_Directions for this task_. Counting only the lines below that contain the word "Table", what is the total? Give it with no other words.

[Stored items]
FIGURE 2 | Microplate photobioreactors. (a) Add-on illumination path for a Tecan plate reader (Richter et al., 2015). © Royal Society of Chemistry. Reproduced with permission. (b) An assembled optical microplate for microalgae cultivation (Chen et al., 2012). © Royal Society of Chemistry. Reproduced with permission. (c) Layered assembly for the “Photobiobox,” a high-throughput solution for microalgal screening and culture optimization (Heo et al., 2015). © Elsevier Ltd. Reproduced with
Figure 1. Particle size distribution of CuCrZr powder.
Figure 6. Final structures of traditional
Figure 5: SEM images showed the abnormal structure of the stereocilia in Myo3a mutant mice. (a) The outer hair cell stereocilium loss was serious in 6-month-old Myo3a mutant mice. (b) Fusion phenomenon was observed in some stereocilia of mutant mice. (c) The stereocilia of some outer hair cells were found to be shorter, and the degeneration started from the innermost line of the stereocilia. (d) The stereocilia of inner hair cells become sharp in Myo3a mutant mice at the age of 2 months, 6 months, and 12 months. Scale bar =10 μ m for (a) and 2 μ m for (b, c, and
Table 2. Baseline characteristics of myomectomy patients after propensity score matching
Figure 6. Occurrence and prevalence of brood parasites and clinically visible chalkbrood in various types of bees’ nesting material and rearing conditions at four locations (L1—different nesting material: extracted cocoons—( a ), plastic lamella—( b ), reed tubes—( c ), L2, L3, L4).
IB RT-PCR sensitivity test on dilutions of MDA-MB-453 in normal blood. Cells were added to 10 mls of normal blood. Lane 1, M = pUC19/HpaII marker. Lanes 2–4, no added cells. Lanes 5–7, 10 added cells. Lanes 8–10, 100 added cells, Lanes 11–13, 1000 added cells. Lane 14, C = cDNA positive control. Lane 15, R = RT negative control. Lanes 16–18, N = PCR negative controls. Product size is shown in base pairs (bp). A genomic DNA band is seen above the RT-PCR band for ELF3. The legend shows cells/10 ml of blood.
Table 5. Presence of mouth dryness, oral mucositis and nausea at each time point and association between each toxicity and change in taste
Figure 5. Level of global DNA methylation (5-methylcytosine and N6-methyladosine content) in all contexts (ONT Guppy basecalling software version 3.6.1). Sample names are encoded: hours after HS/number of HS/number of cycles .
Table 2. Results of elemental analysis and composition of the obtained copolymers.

_Exercise solution_. 3